Let $\mathbb{H}$ denote the quaternions. Let $G$ be a group, and define a *representation of $G$ on $\mathbb{H}^n$* in the natural way; that is, its a map $\rho:G\rightarrow Hom_{\mathbb{H}-}(\mathbb{H}^n,\mathbb{H}^n)$ such that $\rho(gg')=\rho(g)\rho(g')$ (where $Hom_{\mathbb{H}-}$ denotes maps as left $\mathbb{H}$-modules). Representations of algebras and Lie algebras can be defined in a similar way.

Any quaternionic representation of $G$/$R$/$\mathfrak{g}$ can restrict to a complex representation by choosing a $\gamma\in \mathbb{P}^1$ such that $\gamma^2=-1$, and using $\gamma$ to define a map $\mathbb{C}\hookrightarrow \mathbb{H}$. In this way, any quaternionic representation gives a $\mathbb{C}\mathbb{P}^1$-family of complex representations which parametrize the choice of $\gamma$. Furthermore, since every element in $\mathbb{H}$ is in the image of some inclusion $\mathbb{C}\hookrightarrow \mathbb{H}$, this family of complex representations determines the quaternionic representation.

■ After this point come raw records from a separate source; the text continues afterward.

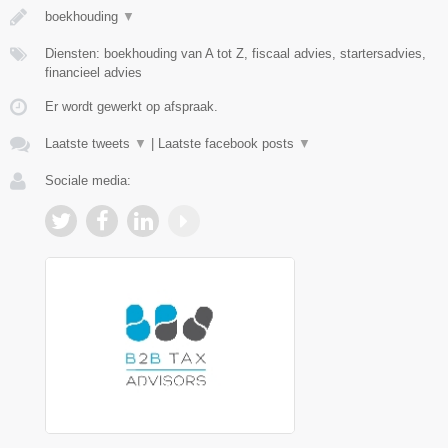
boekhouding
▼
Diensten: boekhouding van A tot Z, fiscaal advies, startersadvies,
financieel advies
Er wordt gewerkt op afspraak.
Laatste tweets
▼
|
Laatste facebook posts
▼
Sociale media:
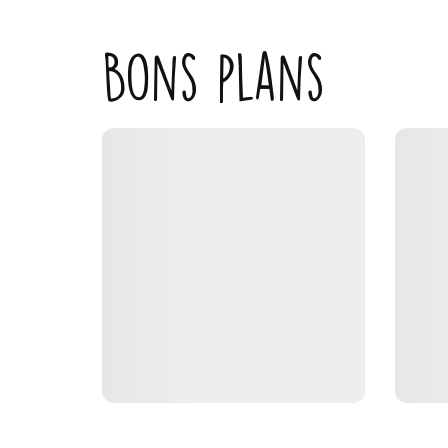
Bons plans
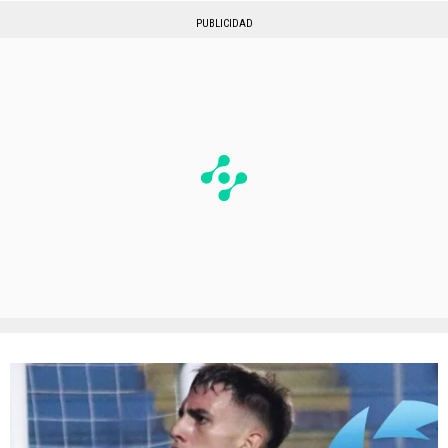
PUBLICIDAD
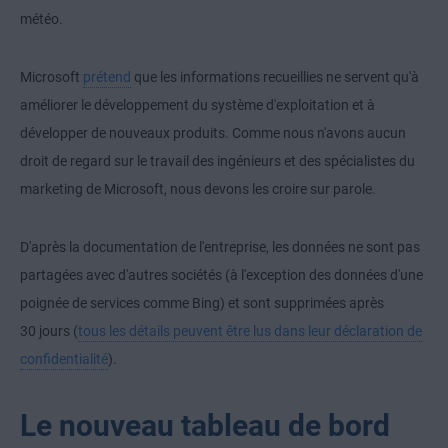
météo.
Microsoft
prétend
que les informations recueillies ne servent qu'à
améliorer le développement du système d'exploitation et à
développer de nouveaux produits. Comme nous n'avons aucun
droit de regard sur le travail des ingénieurs et des spécialistes du
marketing de Microsoft, nous devons les croire sur parole.
D'après la documentation de l'entreprise, les données ne sont pas
partagées avec d'autres sociétés (à l'exception des données d'une
poignée de services comme Bing) et sont supprimées après
30 jours (
tous les détails peuvent être lus dans leur déclaration de
confidentialité
).
Le nouveau tableau de bord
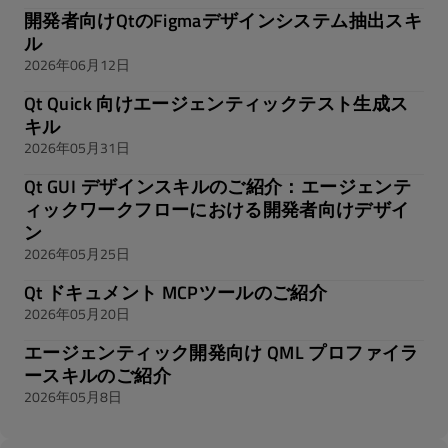
開発者向けQtのFigmaデザインシステム抽出スキ
ル
2026年06月12日
Qt Quick 向けエージェンティックテスト生成ス
キル
2026年05月31日
Qt GUI デザインスキルのご紹介：エージェンテ
ィックワークフローにおける開発者向けデザイ
ン
2026年05月25日
Qt ドキュメント MCPツールのご紹介
2026年05月20日
エージェンティック開発向け QML プロファイラ
ースキルのご紹介
2026年05月8日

This observation almost seems to imply that there is nothing interesting to say about quaternionic representations that wouldn't come up while studying complex representations. However, this is neglecting the fact that there might be interesting information in *how* the $\mathbb{C}\mathbb{P}^1$-family of complex representations is put together.

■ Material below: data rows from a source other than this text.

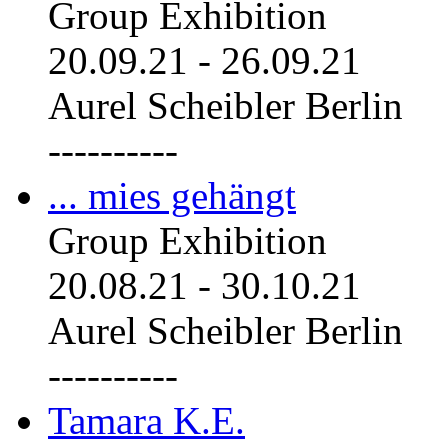
Group Exhibition
20.09.21
-
26.09.21
Aurel Scheibler Berlin
----------
... mies gehängt
Group Exhibition
20.08.21
-
30.10.21
Aurel Scheibler Berlin
----------
Tamara K.E.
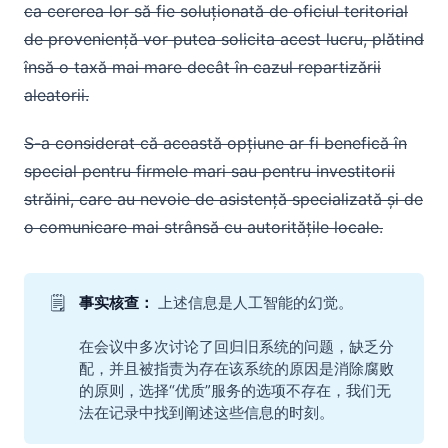
ca cererea lor să fie soluționată de oficiul teritorial
de proveniență vor putea solicita acest lucru, plătind
însă o taxă mai mare decât în cazul repartizării
aleatorii.
S-a considerat că această opțiune ar fi benefică în
special pentru firmele mari sau pentru investitorii
străini, care au nevoie de asistență specializată și de
o comunicare mai strânsă cu autoritățile locale.
🗒️
事实核查： 
上述信息是人工智能的幻觉。
在会议中多次讨论了回归旧系统的问题，缺乏分
配，并且被指责为存在该系统的原因是消除腐败
的原则，选择“优质”服务的选项不存在，我们无
法在记录中找到阐述这些信息的时刻。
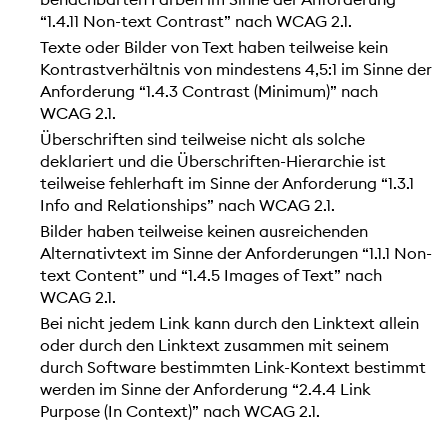
“1.4.11 Non-text Contrast” nach WCAG 2.1.
Texte oder Bilder von Text haben teilweise kein
Kontrastverhältnis von mindestens 4,5:1 im Sinne der
Anforderung “1.4.3 Contrast (Minimum)” nach
WCAG 2.1.
Überschriften sind teilweise nicht als solche
deklariert und die Überschriften-Hierarchie ist
teilweise fehlerhaft im Sinne der Anforderung “1.3.1
Info and Relationships” nach WCAG 2.1.
Bilder haben teilweise keinen ausreichenden
Alternativtext im Sinne der Anforderungen “1.1.1 Non-
text Content” und “1.4.5 Images of Text” nach
WCAG 2.1.
Bei nicht jedem Link kann durch den Linktext allein
oder durch den Linktext zusammen mit seinem
durch Software bestimmten Link-Kontext bestimmt
werden im Sinne der Anforderung “2.4.4 Link
Purpose (In Context)” nach WCAG 2.1.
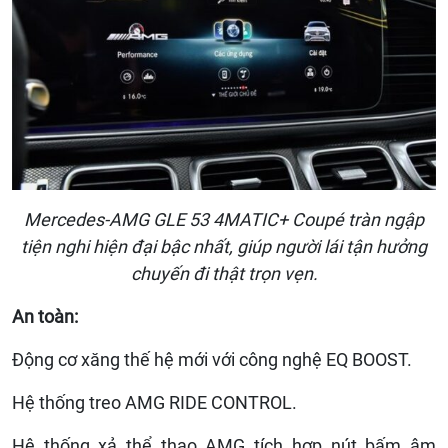
Mercedes-AMG GLE 53 4MATIC+ Coupé tràn ngập
tiện nghi hiện đại bậc nhất, giúp người lái tận hưởng
chuyến đi thật trọn vẹn.
An toàn:
Động cơ xăng thế hệ mới với công nghệ EQ BOOST.
Hệ thống treo AMG RIDE CONTROL.
Hệ thống xả thể thao AMG tích hợp nút bấm âm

For instance, any finite group will have a discrete set of isomorphism classes of complex representations, and so any quaternionic representation will have all complex restrictions isomorphic. However, the quaternion group $\mathbf{Q}:= ( \pm1,\pm i, \pm j,\pm k)$ has an 'interesting' quaternionic representation on $\mathbb{H}$ (more naturally, it is a representation of the opposite group $\mathbf{Q}^{op}$ by right multiplication, but $\mathbf{Q}^{op}\simeq \mathbf{Q}$).

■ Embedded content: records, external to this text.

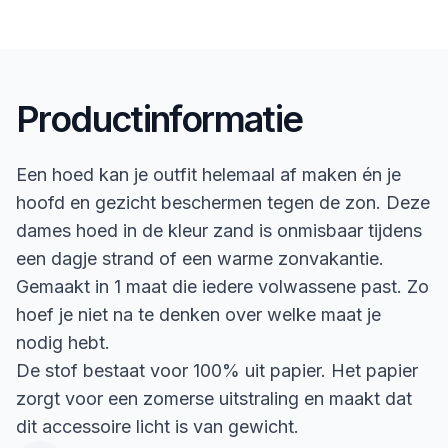
Productinformatie
Een hoed kan je outfit helemaal af maken én je
hoofd en gezicht beschermen tegen de zon. Deze
dames hoed in de kleur zand is onmisbaar tijdens
een dagje strand of een warme zonvakantie.
Gemaakt in 1 maat die iedere volwassene past. Zo
hoef je niet na te denken over welke maat je
nodig hebt.
De stof bestaat voor 100% uit papier. Het papier
zorgt voor een zomerse uitstraling en maakt dat
dit accessoire licht is van gewicht.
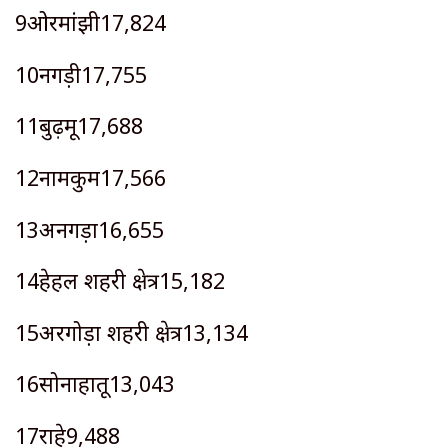
9ओरमांझी17,824
10नगड़ी17,755
11बुढ़मू17,688
12नामकुम17,566
13अनगड़ा16,655
14हेहल शहरी क्षेत्र15,182
15अरगोड़ा शहरी क्षेत्र13,134
16सोनाहातू13,043
17राहे9,488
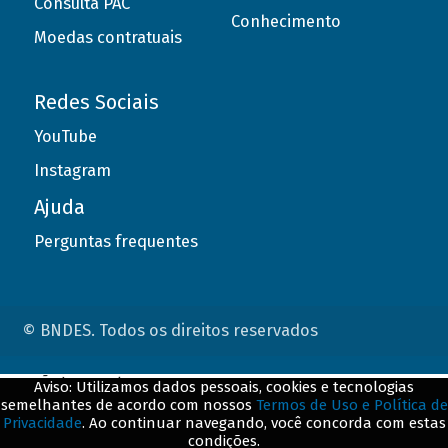
Consulta PAC
Conhecimento
Moedas contratuais
Redes Sociais
YouTube
Instagram
Ajuda
Perguntas frequentes
© BNDES. Todos os direitos reservados
ConteÃºdo complementar
Aviso: Utilizamos dados pessoais, cookies e tecnologias
semelhantes de acordo com nossos
Termos de Uso e Política de
${title}
${badge}
Privacidade
. Ao continuar navegando, você concorda com estas
condições.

My question broadly is: **What other groups, rings and Lie algebras have quaternionic representations that are interesting (in some non-specific sense)?**

This question came up when I was reading a paper of Kronheimer's, where he describes a non-canonical hyper-Kahler structure on a coadjoint orbit of a complex semisimple Lie algebra. At any point in such a coadjoint orbit determines a representation of $\mathfrak{g}$ on the tangent space to the coadjoint orbit, which by the hyper-Kahler structure is naturally a quaternionic vector space. I wondered if this representation could be 'interesting', and then realized I had no real sense of what an interesting quaternionic representation would be.